WASHINGTON — The U.S. House in an extraordinary move voted Thursday to remove Rep. Marjorie Taylor Greene from her committee assignments, citing a series of violent, anti-Semitic comments and social media posts she made before being elected to Congress in November.
The 230-199 vote — with 11 Republicans joining with Democrats in support — came hours after the Georgia Republican walked back some of her most incendiary comments, saying she “was allowed to believe things that weren’t true.”
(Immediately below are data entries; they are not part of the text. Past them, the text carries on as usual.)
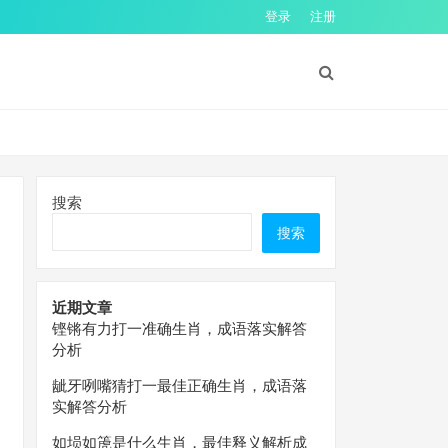
登录
注册
搜索
搜索
近期文章
铿锵有力打一准确生肖，成语落实解答
分析
龇牙咧嘴猜打一最佳正确生肖，成语落
实解答分析
如埙如箎是什么生肖，最佳释义解析成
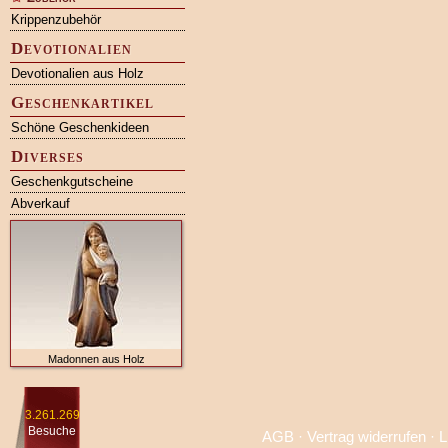
Krippenzubehör
Devotionalien
Devotionalien aus Holz
Geschenkartikel
Schöne Geschenkideen
Diverses
Geschenkgutscheine
Abverkauf
Madonnen aus Holz
3.261.269
Besuche
AGB
·
Vertrag widerrufen
·
L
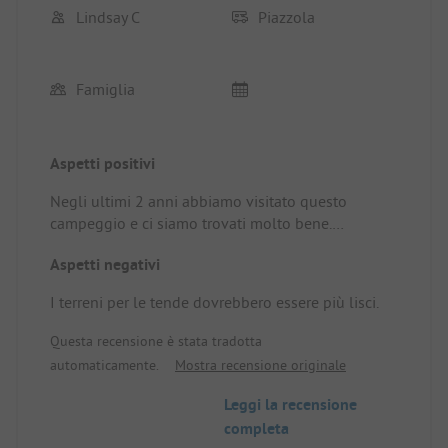
Lindsay C
Piazzola
Famiglia
Aspetti positivi
Negli ultimi 2 anni abbiamo visitato questo
campeggio e ci siamo trovati molto bene.
Accoglienza molto buona. Posizione/Alloggio:
Aspetti negativi
Eravamo tutti in tenda e c'era molto spazio sul
terreno, peccato che ci siano molti buchi e
I terreni per le tende dovrebbero essere più lisci.
protuberanze.
Questa recensione è stata tradotta
automaticamente.
Mostra recensione originale
Leggi la recensione
completa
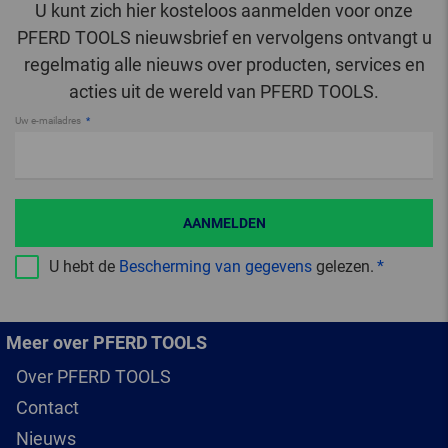
U kunt zich hier kosteloos aanmelden voor onze
PFERD TOOLS nieuwsbrief en vervolgens ontvangt u
regelmatig alle nieuws over producten, services en
acties uit de wereld van PFERD TOOLS.
Uw e-mailadres
AANMELDEN
U hebt de
Bescherming van gegevens
gelezen.
Meer over PFERD TOOLS
Over PFERD TOOLS
Contact
Nieuws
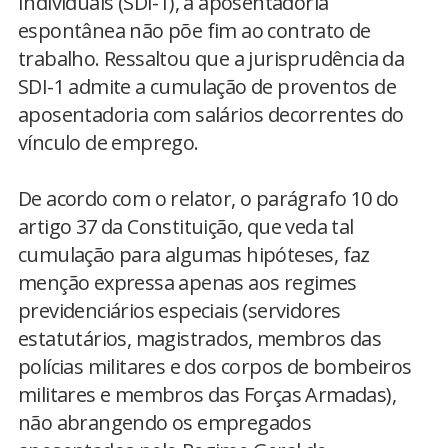
Individuais (SDI-1), a aposentadoria
espontânea não põe fim ao contrato de
trabalho. Ressaltou que a jurisprudência da
SDI-1 admite a cumulação de proventos de
aposentadoria com salários decorrentes do
vínculo de emprego.
De acordo com o relator, o parágrafo 10 do
artigo 37 da Constituição, que veda tal
cumulação para algumas hipóteses, faz
menção expressa apenas aos regimes
previdenciários especiais (servidores
estatutários, magistrados, membros das
polícias militares e dos corpos de bombeiros
militares e membros das Forças Armadas),
não abrangendo os empregados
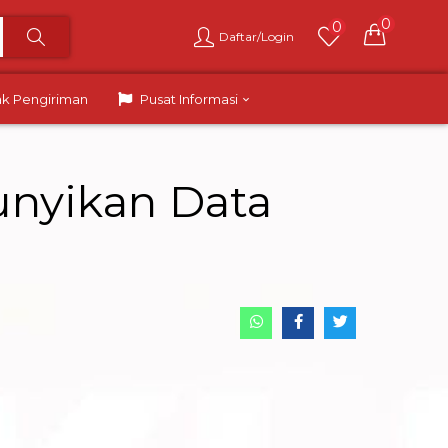
0
0
Daftar/Login
ak Pengiriman
Pusat Informasi
unyikan Data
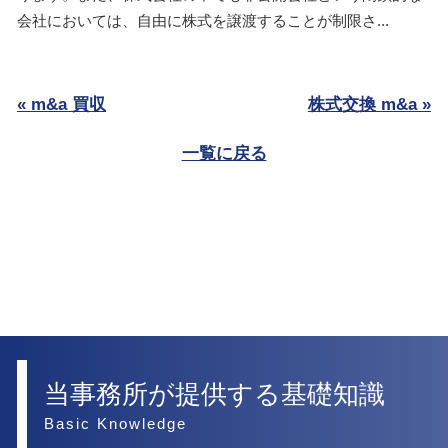
会社においては、自由に株式を譲渡することが制限さ...
« m&a 買収
株式交換 m&a »
一覧に戻る
当事務所が提供する基礎知識
Basic Knowledge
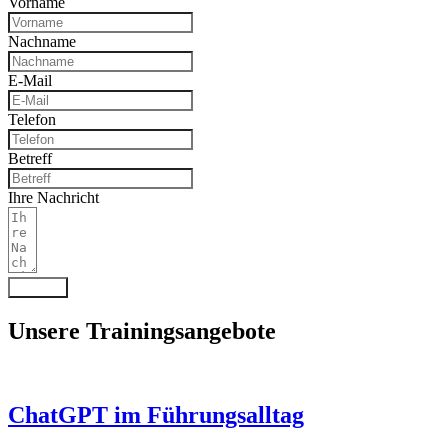
Vorname
Nachname
E-Mail
Telefon
Betreff
Ihre Nachricht
Senden
Unsere Trainingsangebote
ChatGPT im Führungsalltag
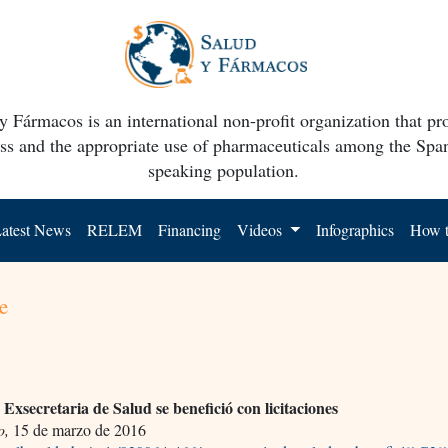
y Fármacos is an international non-profit organization that p
ss and the appropriate use of pharmaceuticals among the Spa
speaking population.
atest News
RELEM
Financing
Videos
Infographics
How t
e
Exsecretaria de Salud se benefició con licitaciones
.
o,
15 de marzo de 2016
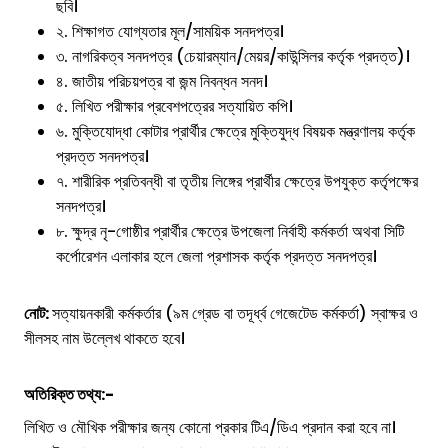
ছবি।
২. শিক্ষাগত যোগ্যতার মূল/সাময়িক সনদপত্র।
৩. নাগরিকত্ব সনদপত্র (চেয়ারম্যান/মেয়র/কাউন্সিলর কর্তৃক প্রদত্ত)।
৪. জাতীয় পরিচয়পত্র বা জন্ম নিবন্ধন সনদ।
৫. লিখিত পরীক্ষার প্রবেশপত্রের সত্যায়িত কপি।
৬. মুক্তিযোদ্ধা কোটার প্রার্থীর ক্ষেত্রে মুক্তিযুদ্ধ বিষয়ক মন্ত্রণালয় কর্তৃক
প্রদত্ত সনদপত্র।
৭. শারীরিক প্রতিবন্ধী বা তৃতীয় লিঙ্গের প্রার্থীর ক্ষেত্রে উপযুক্ত কর্তৃপক্ষের
সনদপত্র।
৮. ক্ষুদ্র নৃ-গোষ্ঠীর প্রার্থীর ক্ষেত্রে উপজেলা নির্বাহী কর্মকর্তা অথবা সিটি
কর্পোরেশন এলাকার হলে জেলা প্রশাসক কর্তৃক প্রদত্ত সনদপত্র।
নোট:
সত্যায়নকারী কর্মকর্তার (৯ম গ্রেড বা তদূর্ধ্ব গেজেটেড কর্মকর্তা) স্বাক্ষর ও
সীলসহ নাম উল্লেখ থাকতে হবে।
অতিরিক্ত তথ্য:-
লিখিত ও মৌখিক পরীক্ষার জন্য কোনো প্রকার টিএ/ডিএ প্রদান করা হবে না।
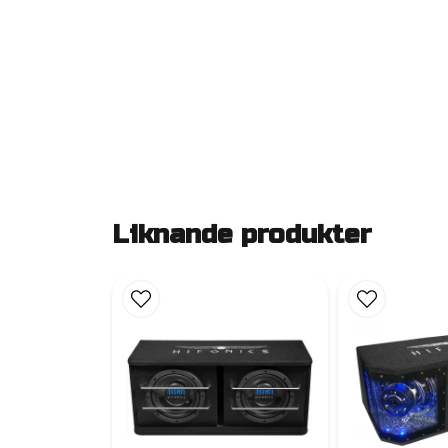
Liknande produkter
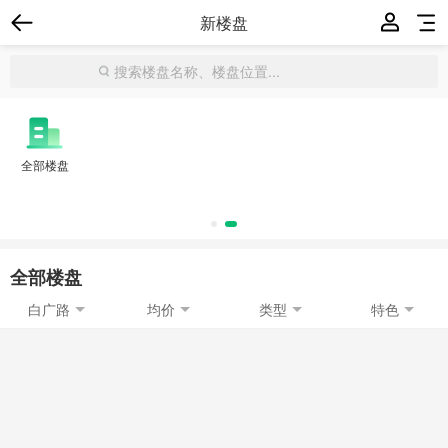
新楼盘
全部楼盘
全部楼盘
白广路
均价
类型
特色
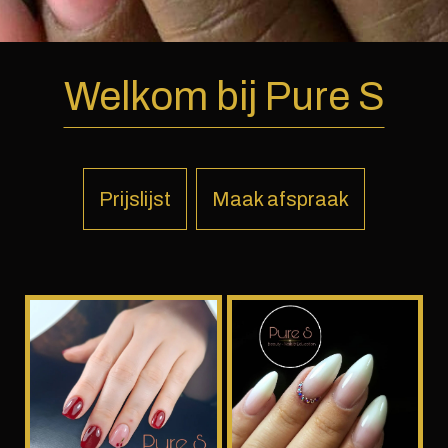
Welkom bij Pure S
Prijslijst
Maak afspraak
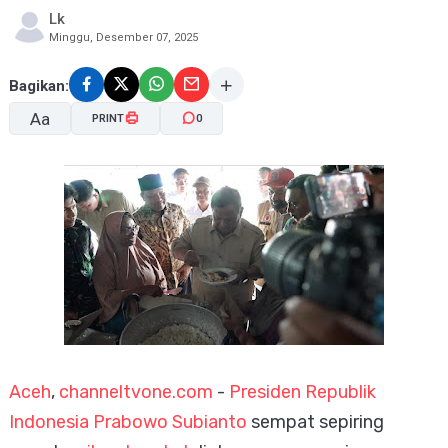
Lk
Minggu, Desember 07, 2025
Bagikan:
Aa
PRINT
0
A-
A+
Aceh
,
channeltvone.com
-
Presiden Republik
Indonesia
Prabowo Subianto
sempat sepiring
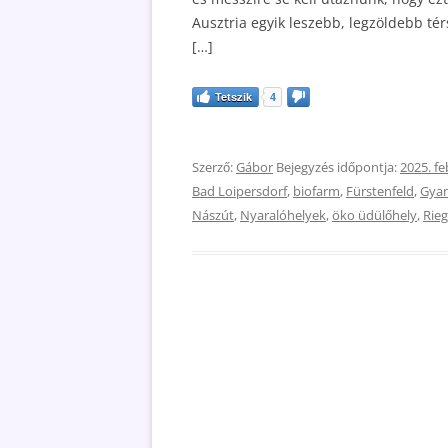
Ausztria egyik leszebb, legzöldebb t
[…]
Tetszik
4
Szerző:
Gábor
Bejegyzés időpontja:
2025. fe
Bad Loipersdorf
,
biofarm
,
Fürstenfeld
,
Gyan
Nászút
,
Nyaralóhelyek
,
öko üdülőhely
,
Rie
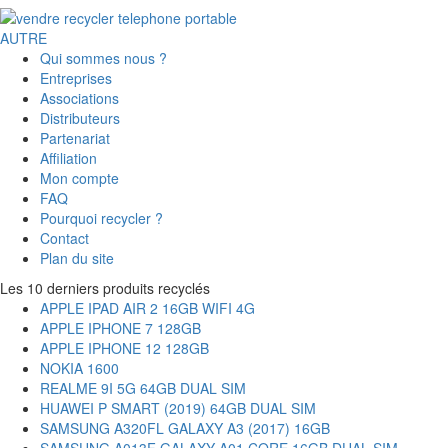
AUTRE
Qui sommes nous ?
Entreprises
Associations
Distributeurs
Partenariat
Affiliation
Mon compte
FAQ
Pourquoi recycler ?
Contact
Plan du site
Les 10 derniers produits recyclés
APPLE IPAD AIR 2 16GB WIFI 4G
APPLE IPHONE 7 128GB
APPLE IPHONE 12 128GB
NOKIA 1600
REALME 9I 5G 64GB DUAL SIM
HUAWEI P SMART (2019) 64GB DUAL SIM
SAMSUNG A320FL GALAXY A3 (2017) 16GB
SAMSUNG A013F GALAXY A01 CORE 16GB DUAL SIM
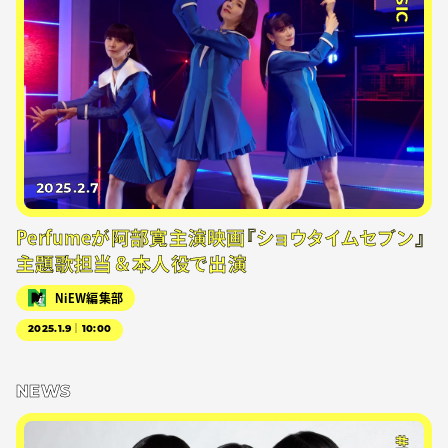
2025.2.7
Perfumeが阿部寛主演映画『ショウタイムセブン』
主題歌担当＆本人役で出演
NiEW編集部
2025.1.9｜10:00
NEWS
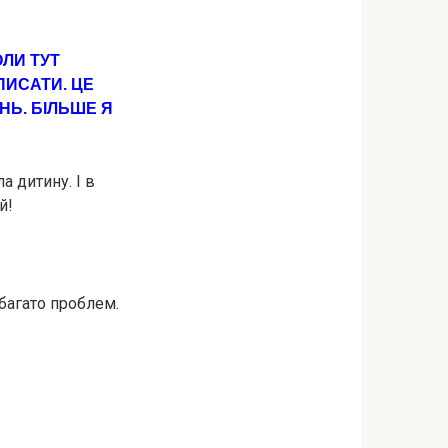
ОЛИ ТУТ
ПИСАТИ. ЦЕ
НЬ. БІЛЬШЕ Я
а дитину. І в
й!
 багато проблем.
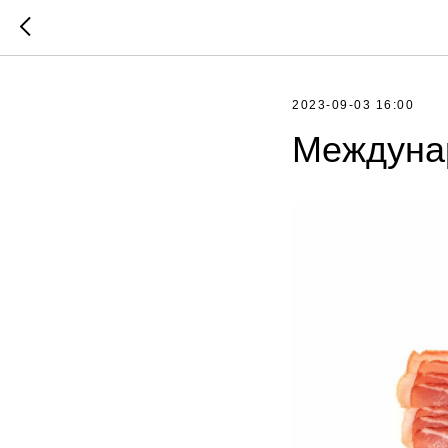
2023-09-03 16:00
Междуна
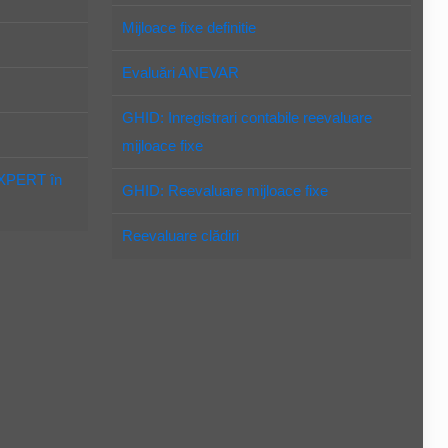
Mijloace fixe definitie
Evaluări ANEVAR
GHID: Inregistrari contabile reevaluare
mijloace fixe
EXPERT în
GHID: Reevaluare mijloace fixe
Reevaluare clădiri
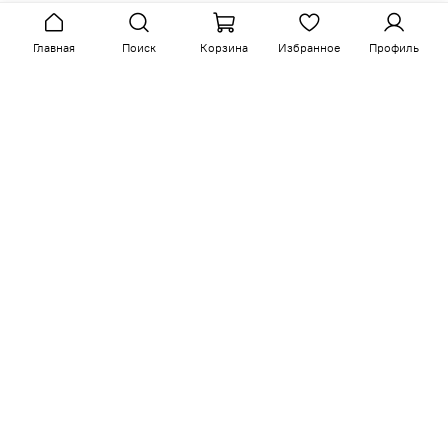
Главная
Поиск
Корзина
Избранное
Профиль
Сопутствующие товары
-15%
-15%
арт.
M15-B-0387
арт.
K08-N-0387
Размер ш/г/в: 73/79/83
Кровать с подъемным
механизмом
Кресло Шелли
от
87 000 руб
71 000 руб
84 000 руб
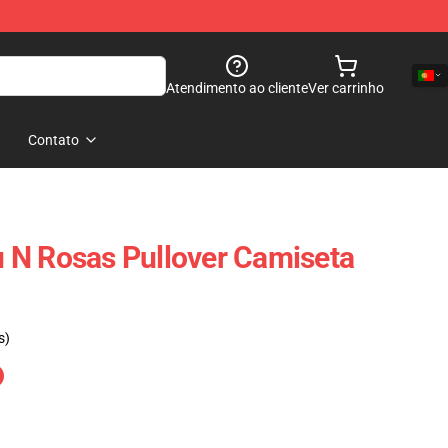
Atendimento ao cliente
Ver carrinho
Contato
 N Rosas Pullover Camiseta
s)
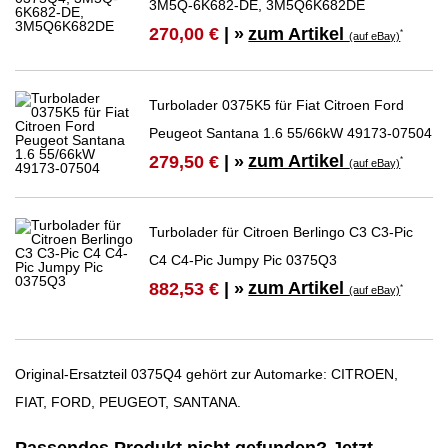
3M5Q-6K682-DE, 3M5Q6K682DE
zum Artikel
270,00 €
| »
*
(auf eBay)
Turbolader 0375K5 für Fiat Citroen Ford
Peugeot Santana 1.6 55/66kW 49173-07504
zum Artikel
279,50 €
| »
*
(auf eBay)
Turbolader für Citroen Berlingo C3 C3-Pic
C4 C4-Pic Jumpy Pic 0375Q3
zum Artikel
882,53 €
| »
*
(auf eBay)
Original-Ersatzteil 0375Q4 gehört zur Automarke: CITROEN,
FIAT, FORD, PEUGEOT, SANTANA.
Passendes Produkt nicht gefunden? Jetzt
The 11 Republicans were Mario Diaz-Balart, Carlos Gimenez and Maria Salazar of Florida; Brian Fitzpatrick of Pennsylvania; Fred Upton of Michigan; Chris Jacobs, Nicole Malliotakis and John Katko of New York; Young Kim of California; Adam Kinzinger of Illinois; and Christopher Smith of New Jersey.
All five of Wisconsin’s GOP congressmen — Bryan Steil, Mike Gallagher, Glenn Grothman, Tom Tiffany, Scott Fitzgerald — voted against her removal. All Democrats voted for her removal.
“GOP Rapidly Morphing Into GQP With Strong Support for Greene,” House Speaker Nancy Pelosi titled the statement she put out after the vote.
Greene’s removal from two committees was a rare rebuke that followed a growing outcry among Democrats. The action was most recently taken in 2019, when GOP leaders removed then-Rep. Steve King (R-Iowa) after a news interview in which he questioned why white nationalism was considered offensive and racist. King was defeated in the 2020 primary.
In a 10-minute speech on the House floor Thursday afternoon, Greene offered an explanation for the conspiracy theories and misinformation in her social media posts.
She did not apologize, and the House continued toward the vote on removing Greene from the Education and Labor panel, and the Budget Committee.
Greene, who represents the 14th Congressional District in northwest Georgia, said that she sought out information on the Internet after losing trust in the government and the media, but later stopped believing the conspiracy theories circulated by fringe groups like QAnon.
“I was allowed to believe things that weren’t true, and I would ask questions about them and talk about them,” Greene said. “And that is absolutely what I regret, because if it weren’t for the Facebook posts and comments that I liked in 2018, I wouldn’t be standing here today and you couldn’t point a finger and accuse me of doing anything wrong, because I’ve lived a very good life that I’m proud of.”
Greene endorsed a range of conspiracy theories in social media, including that several deadly mass school shootings were staged, and she liked a post that called for putting a bullet in the head of House Speaker Nancy Pelosi. She also questioned the veracity of the Sept. 11 attacks.
In her floor remarks Thursday, Greene recanted some of her rhetoric, saying “school shootings are absolutely real,” and that the 9/11 attacks “absolutely happened.” She said that in late 2018, she began to identify “misinformation” in QAnon posts, and stopped believing what she had been reading.
Greene blamed the media for the controversy around her posts, accusing reporters of using “teeny, tiny pieces of words that I’ve said” to misrepresent her views.
Some of her social media rhetoric, largely from 2018 and 2019, was publicly documented before her election. But after House Republican leaders tapped her for the Education and Labor Committee, Democrats expressed outrage at that assignment, citing her comments about school shootings.
The National Education Association, which represents public school teachers and support staff, also sent a letter to legislators in support of removing Greene from the education panel.
Big campaign donors, including Beloit’s Diane Hendricks, have stuck by Greene throughout the controversy and she has encouraged campaign fundraising in her tweets.
House Republicans have largely declined to defend Greene’s comments, but caucus leaders also have declined to undo her committee assignments. GOP legislators also questioned the precedent of punishing lawmakers for comments made before they were elected.